EXERCISE GOAL —
Please reproduce exactly the lines from the start of the records through the one containing "the nursing home.", and nothing more.

Source data:
╭──
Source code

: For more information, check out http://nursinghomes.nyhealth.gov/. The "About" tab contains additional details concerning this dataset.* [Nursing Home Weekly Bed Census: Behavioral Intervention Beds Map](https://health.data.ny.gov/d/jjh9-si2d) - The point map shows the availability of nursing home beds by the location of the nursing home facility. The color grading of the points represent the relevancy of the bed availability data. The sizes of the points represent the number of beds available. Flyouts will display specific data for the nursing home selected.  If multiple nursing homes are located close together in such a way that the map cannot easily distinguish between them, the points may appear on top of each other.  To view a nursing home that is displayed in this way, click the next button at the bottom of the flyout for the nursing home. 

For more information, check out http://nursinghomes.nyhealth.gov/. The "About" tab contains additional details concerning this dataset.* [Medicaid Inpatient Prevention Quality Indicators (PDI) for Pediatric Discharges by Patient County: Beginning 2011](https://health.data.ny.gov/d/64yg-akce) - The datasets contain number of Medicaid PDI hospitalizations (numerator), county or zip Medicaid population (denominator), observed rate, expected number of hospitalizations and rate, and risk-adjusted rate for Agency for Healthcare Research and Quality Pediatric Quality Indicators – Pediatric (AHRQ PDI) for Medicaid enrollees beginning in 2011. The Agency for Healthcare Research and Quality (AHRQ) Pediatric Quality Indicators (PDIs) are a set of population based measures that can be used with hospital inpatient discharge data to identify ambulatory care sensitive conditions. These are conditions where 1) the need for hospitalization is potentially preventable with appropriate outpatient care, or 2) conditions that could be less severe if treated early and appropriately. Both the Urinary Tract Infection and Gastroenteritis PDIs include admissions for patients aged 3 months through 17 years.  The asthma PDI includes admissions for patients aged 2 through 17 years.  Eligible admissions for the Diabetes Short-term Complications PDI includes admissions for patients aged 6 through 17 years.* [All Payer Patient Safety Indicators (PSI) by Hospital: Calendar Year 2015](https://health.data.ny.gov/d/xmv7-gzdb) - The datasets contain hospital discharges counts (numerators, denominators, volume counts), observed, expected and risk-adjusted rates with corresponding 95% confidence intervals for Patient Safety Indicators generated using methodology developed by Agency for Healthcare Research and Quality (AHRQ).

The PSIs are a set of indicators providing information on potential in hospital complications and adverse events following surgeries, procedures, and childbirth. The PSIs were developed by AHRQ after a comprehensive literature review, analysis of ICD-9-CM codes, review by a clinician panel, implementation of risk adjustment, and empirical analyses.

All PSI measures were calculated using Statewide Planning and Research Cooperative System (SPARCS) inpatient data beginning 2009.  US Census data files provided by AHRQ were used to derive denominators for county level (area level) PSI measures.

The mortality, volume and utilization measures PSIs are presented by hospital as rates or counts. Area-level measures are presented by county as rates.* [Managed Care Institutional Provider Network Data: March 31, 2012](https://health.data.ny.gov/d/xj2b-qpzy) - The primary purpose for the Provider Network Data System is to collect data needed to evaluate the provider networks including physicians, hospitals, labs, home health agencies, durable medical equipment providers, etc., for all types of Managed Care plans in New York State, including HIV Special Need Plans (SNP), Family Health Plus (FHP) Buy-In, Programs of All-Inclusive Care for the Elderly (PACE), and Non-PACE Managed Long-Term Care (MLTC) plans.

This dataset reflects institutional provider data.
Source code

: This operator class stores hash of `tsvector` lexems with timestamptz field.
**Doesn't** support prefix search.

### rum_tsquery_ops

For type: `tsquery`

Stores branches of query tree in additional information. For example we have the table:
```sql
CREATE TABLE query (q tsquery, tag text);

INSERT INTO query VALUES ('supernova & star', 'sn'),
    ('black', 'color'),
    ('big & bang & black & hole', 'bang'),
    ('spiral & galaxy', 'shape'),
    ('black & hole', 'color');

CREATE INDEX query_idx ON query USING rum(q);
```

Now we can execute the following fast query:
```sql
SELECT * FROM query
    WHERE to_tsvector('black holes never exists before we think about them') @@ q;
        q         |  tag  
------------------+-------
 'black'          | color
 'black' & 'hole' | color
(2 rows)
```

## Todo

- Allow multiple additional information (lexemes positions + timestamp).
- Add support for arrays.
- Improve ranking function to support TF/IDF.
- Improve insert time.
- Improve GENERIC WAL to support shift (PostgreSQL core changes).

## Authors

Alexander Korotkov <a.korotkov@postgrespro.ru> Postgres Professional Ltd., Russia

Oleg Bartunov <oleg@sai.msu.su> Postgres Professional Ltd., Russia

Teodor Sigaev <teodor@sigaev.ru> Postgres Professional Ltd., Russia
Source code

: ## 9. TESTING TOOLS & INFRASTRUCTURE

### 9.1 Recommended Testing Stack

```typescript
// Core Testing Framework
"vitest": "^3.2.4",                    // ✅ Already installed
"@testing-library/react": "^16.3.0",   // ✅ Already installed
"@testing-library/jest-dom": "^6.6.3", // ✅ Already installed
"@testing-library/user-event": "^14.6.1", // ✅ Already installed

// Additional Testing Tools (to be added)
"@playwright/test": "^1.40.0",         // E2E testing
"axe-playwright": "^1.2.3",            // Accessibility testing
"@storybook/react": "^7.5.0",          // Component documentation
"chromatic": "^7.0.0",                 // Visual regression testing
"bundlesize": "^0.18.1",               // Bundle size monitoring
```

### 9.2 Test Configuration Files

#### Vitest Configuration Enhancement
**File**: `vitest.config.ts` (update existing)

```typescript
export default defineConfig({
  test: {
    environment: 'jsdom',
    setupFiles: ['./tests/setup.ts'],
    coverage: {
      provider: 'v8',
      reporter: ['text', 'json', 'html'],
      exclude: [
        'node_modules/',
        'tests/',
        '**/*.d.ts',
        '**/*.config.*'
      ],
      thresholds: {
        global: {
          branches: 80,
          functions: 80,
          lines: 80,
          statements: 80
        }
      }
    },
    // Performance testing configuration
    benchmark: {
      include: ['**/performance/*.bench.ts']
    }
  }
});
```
╰──
FINISHED TASK —
Source code

: For more information, check out http://nursinghomes.nyhealth.gov/. The "About" tab contains additional details concerning this dataset.* [Nursing Home Weekly Bed Census: Behavioral Intervention Beds Map](https://health.data.ny.gov/d/jjh9-si2d) - The point map shows the availability of nursing home beds by the location of the nursing home facility. The color grading of the points represent the relevancy of the bed availability data. The sizes of the points represent the number of beds available. Flyouts will display specific data for the nursing home selected.  If multiple nursing homes are located close together in such a way that the map cannot easily distinguish between them, the points may appear on top of each other.  To view a nursing home that is displayed in this way, click the next button at the bottom of the flyout for the nursing home. 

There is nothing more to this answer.